Welcome to the second edition of Moving to Linux: Kiss the Blue Screen of Death Goodbye! This is my fourth book, and an exciting one at that. Back in 2002, when I first suggested the idea of this book, I had some serious selling to do. A Linux desktop book? In 2002, it seemed like a crazy idea. Not anymore. The first edition of Moving to Linux was something new on the scene, a book that promised the average user that moving to and running a Linux desktop was something anyone could do. Now, as I sit here writing this preface in May 2005, there are at least four other books dedicated to the Linux desktop experience for the average user. It's nice to see that you can't keep a good idea down, and also nice to see that I wasn't crazy.
Linux continues to grow by leaps and bounds. The face of Linux that most people see has changed quite a bit, with KDE 3.4 being the latest offering of the desktop environment itself. Below that desktop environment, the graphical engine that drives it all has changed as well. Linux distributions overwhelmingly switched from XFree86 to X.Org for the X window system software. Office productivity tools took another leap forward as OpenOffice 2.0 made its appearance, providing users with greater functionality, ease of use, and Microsoft document filters so accurate that they make the whole question of sharing documents between the two platforms a virtual nonissue. The Linux Internet experience has vastly improved, and Linux multimedia is now in a class all its own. A lot has changed, and the changes are fantastic. This is a great time to move to Linux and leave your old OS troubles behind, and I look forward to being part of that journey.
Writing a book is never a solitary experience. While writers certainly spend a lot of time locked away by themselves putting words to paper, this is not something you do entirely on your own. On that note, I'd like to take a moment to recognize a few people who have been with me through this process. First and foremost, I have to thank my beautiful wife, Sally Tomasevic. She is my love, my life, my inspiration, and my strength. My family and my friends, with their confidence, love, and support, have all played a part in the creation of this book. I love you all.

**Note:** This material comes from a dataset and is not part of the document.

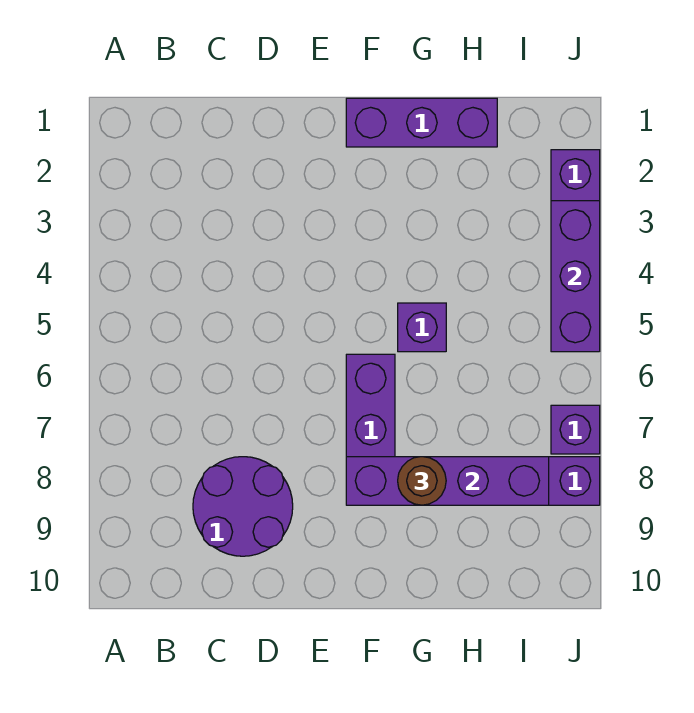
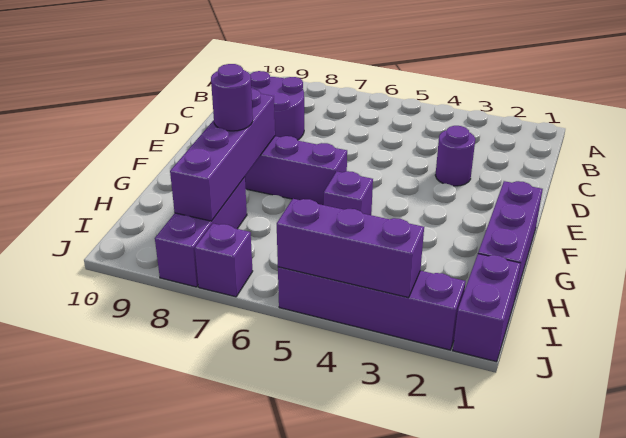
none -> purple round brick D3 level 1
brown round brick G8 level 3 -> purple round brick G8 level 3
none -> purple brick I1:J1 level 1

Many thanks to Mark Taub, my editor, and also to Heather Fox, Robin O'Brien, Don O'Hagan, Kathleen Addis, Beverley Carkner, Lara Wysong, and everyone at my publisher, Addison-Wesley. Many thanks also to my agent, Richard Curtis, a tough guy with a soft heart.
Sincere thanks to those people who reviewed my book along the way. They are (in alphabetical order by last name) Aeleen Frisch, Lew Pritcher, and Sally Tomasevic. The process of reviewing is hard work, and I truly appreciate their efforts, sharp eyes, and suggestions.
I would like to recognize and thank the Linux community: the developers and software designers, the members of Linux user groups (including my own WFTL-LUG), the many who share their experiences on Usenet, and all those unnamed folks who give free advice under pseudonyms in IRC groups.
Finally, my heartfelt thanks to everyone who made the first Moving to Linux: Kiss the Blue Screen of Death Goodbye! such a huge success. I thank you all.